Stored data entries

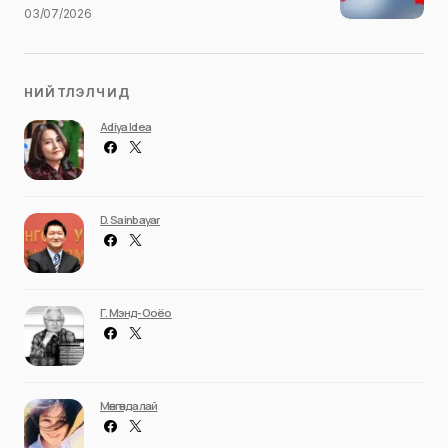
03/07/2026
НИЙТЛЭЛЧИД
Adiya Idea
D. Sainbayar
Г. Мэнд-Ооёо
Мөнгөндалай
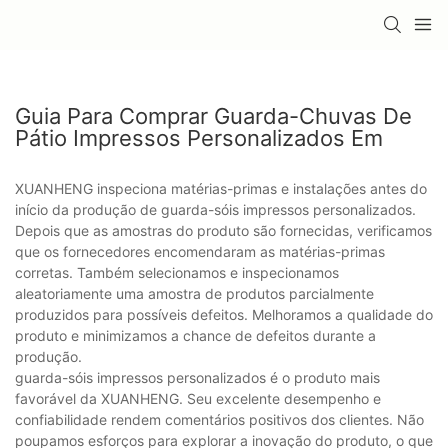
Guia Para Comprar Guarda-Chuvas De
Pátio Impressos Personalizados Em
XUANHENG inspeciona matérias-primas e instalações antes do
início da produção de guarda-sóis impressos personalizados.
Depois que as amostras do produto são fornecidas, verificamos
que os fornecedores encomendaram as matérias-primas
corretas. Também selecionamos e inspecionamos
aleatoriamente uma amostra de produtos parcialmente
produzidos para possíveis defeitos. Melhoramos a qualidade do
produto e minimizamos a chance de defeitos durante a
produção.
guarda-sóis impressos personalizados é o produto mais
favorável da XUANHENG. Seu excelente desempenho e
confiabilidade rendem comentários positivos dos clientes. Não
poupamos esforços para explorar a inovação do produto, o que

TASK DESCRIPTION → Except for the pictures, set down all of the records exactly.

EXPECTED OUTPUT →
03/07/2026
НИЙТЛЭЛЧИД
Adiya Idea
D. Sainbayar
Г. Мэнд-Ооёо
Мөнгөндалай
Guia Para Comprar Guarda-Chuvas De
Pátio Impressos Personalizados Em
XUANHENG inspeciona matérias-primas e instalações antes do
início da produção de guarda-sóis impressos personalizados.
Depois que as amostras do produto são fornecidas, verificamos
que os fornecedores encomendaram as matérias-primas
corretas. Também selecionamos e inspecionamos
aleatoriamente uma amostra de produtos parcialmente
produzidos para possíveis defeitos. Melhoramos a qualidade do
produto e minimizamos a chance de defeitos durante a
produção.
guarda-sóis impressos personalizados é o produto mais
favorável da XUANHENG. Seu excelente desempenho e
confiabilidade rendem comentários positivos dos clientes. Não
poupamos esforços para explorar a inovação do produto, o que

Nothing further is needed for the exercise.